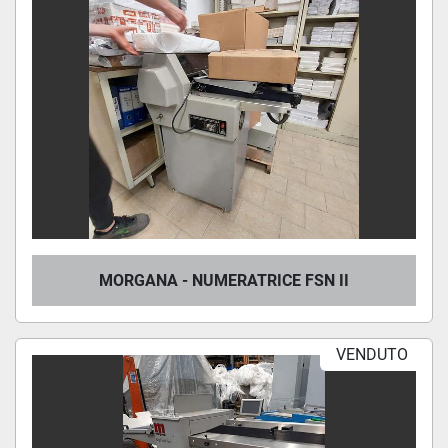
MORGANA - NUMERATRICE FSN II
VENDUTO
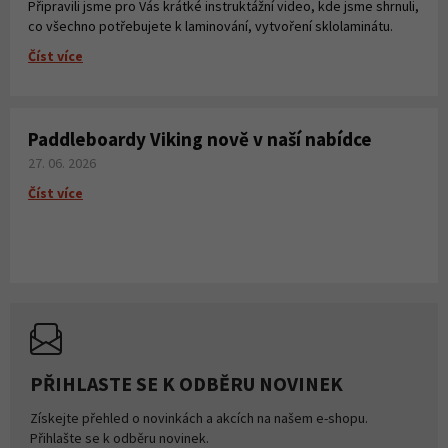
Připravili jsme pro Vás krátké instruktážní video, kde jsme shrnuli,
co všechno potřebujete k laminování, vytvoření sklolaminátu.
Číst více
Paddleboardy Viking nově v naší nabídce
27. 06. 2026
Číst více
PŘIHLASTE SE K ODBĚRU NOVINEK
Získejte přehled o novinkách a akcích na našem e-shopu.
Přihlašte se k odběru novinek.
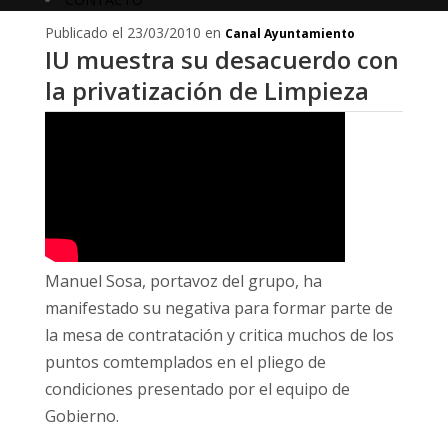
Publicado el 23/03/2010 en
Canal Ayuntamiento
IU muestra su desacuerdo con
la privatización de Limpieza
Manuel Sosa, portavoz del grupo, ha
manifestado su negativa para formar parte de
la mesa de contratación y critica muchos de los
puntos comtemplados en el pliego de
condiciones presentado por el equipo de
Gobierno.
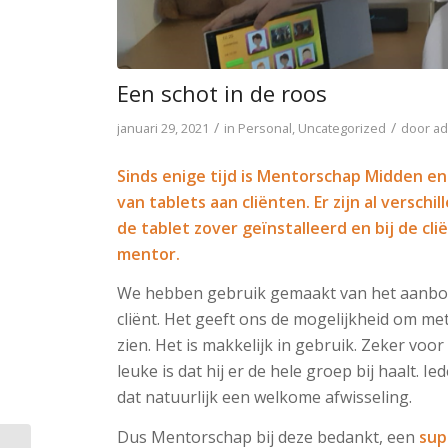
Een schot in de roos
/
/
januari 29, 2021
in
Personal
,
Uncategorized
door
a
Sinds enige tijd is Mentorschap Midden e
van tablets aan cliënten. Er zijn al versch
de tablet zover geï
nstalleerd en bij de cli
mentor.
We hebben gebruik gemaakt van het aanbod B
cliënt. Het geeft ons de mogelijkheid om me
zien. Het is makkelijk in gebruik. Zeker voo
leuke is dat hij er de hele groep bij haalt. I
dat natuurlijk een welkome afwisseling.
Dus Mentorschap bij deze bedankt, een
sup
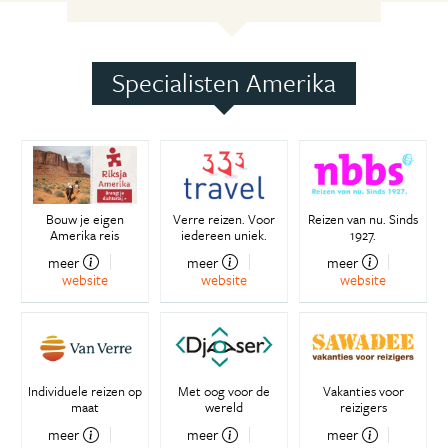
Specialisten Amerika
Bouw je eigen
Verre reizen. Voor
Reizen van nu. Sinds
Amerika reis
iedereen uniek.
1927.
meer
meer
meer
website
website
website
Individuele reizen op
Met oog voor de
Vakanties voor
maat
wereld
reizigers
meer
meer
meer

----------------

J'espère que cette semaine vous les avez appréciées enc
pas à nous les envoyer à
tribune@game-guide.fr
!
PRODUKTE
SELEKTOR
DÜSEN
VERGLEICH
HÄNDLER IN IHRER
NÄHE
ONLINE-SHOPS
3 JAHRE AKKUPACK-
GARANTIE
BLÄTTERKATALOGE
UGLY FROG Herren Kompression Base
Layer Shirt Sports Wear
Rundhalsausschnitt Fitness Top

----------------

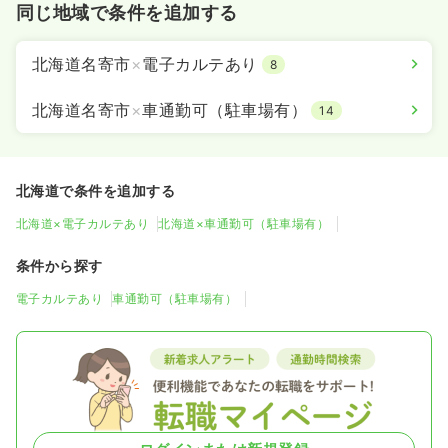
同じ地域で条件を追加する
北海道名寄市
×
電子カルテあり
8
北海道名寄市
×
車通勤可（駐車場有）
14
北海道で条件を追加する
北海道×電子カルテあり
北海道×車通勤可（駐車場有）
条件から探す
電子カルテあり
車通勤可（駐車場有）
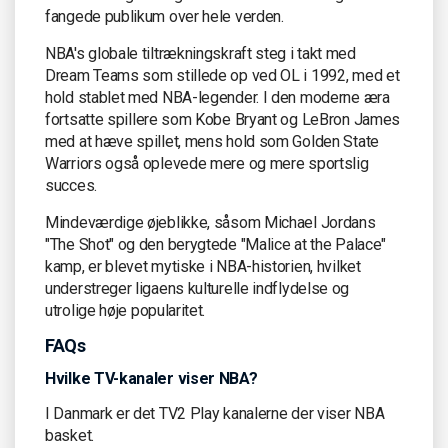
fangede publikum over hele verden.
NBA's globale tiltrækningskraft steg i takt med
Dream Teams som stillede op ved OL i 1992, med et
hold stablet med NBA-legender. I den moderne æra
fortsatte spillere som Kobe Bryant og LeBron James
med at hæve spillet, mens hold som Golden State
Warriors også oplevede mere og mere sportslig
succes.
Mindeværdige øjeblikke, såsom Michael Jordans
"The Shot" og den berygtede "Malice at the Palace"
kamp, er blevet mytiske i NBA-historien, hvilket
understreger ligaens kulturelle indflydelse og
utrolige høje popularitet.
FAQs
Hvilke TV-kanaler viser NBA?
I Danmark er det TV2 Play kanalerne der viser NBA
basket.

----------------

> **What is expected**: Starting with the line that contains "MORGANA - NUMERATRICE FSN II" and finishing with the line that contains "Bouw je eigen", reproduce every line of the material above exactly, but not the pictures.

> **Task result**:
MORGANA - NUMERATRICE FSN II
VENDUTO
Připravili jsme pro Vás krátké instruktážní video, kde jsme shrnuli,
co všechno potřebujete k laminování, vytvoření sklolaminátu.
Číst více
Paddleboardy Viking nově v naší nabídce
27. 06. 2026
Číst více
PŘIHLASTE SE K ODBĚRU NOVINEK
Získejte přehled o novinkách a akcích na našem e-shopu.
Přihlašte se k odběru novinek.
Publicado el 23/03/2010 en
Canal Ayuntamiento
IU muestra su desacuerdo con
la privatización de Limpieza
Manuel Sosa, portavoz del grupo, ha
manifestado su negativa para formar parte de
la mesa de contratación y critica muchos de los
puntos comtemplados en el pliego de
condiciones presentado por el equipo de
Gobierno.
Een schot in de roos
/
/
januari 29, 2021
in
Personal
,
Uncategorized
door
a
Sinds enige tijd is Mentorschap Midden e
van tablets aan cliënten. Er zijn al versch
de tablet zover geï
nstalleerd en bij de cli
mentor.
We hebben gebruik gemaakt van het aanbod B
cliënt. Het geeft ons de mogelijkheid om me
zien. Het is makkelijk in gebruik. Zeker voo
leuke is dat hij er de hele groep bij haalt. I
dat natuurlijk een welkome afwisseling.
Dus Mentorschap bij deze bedankt, een
sup
Specialisten Amerika
Bouw je eigen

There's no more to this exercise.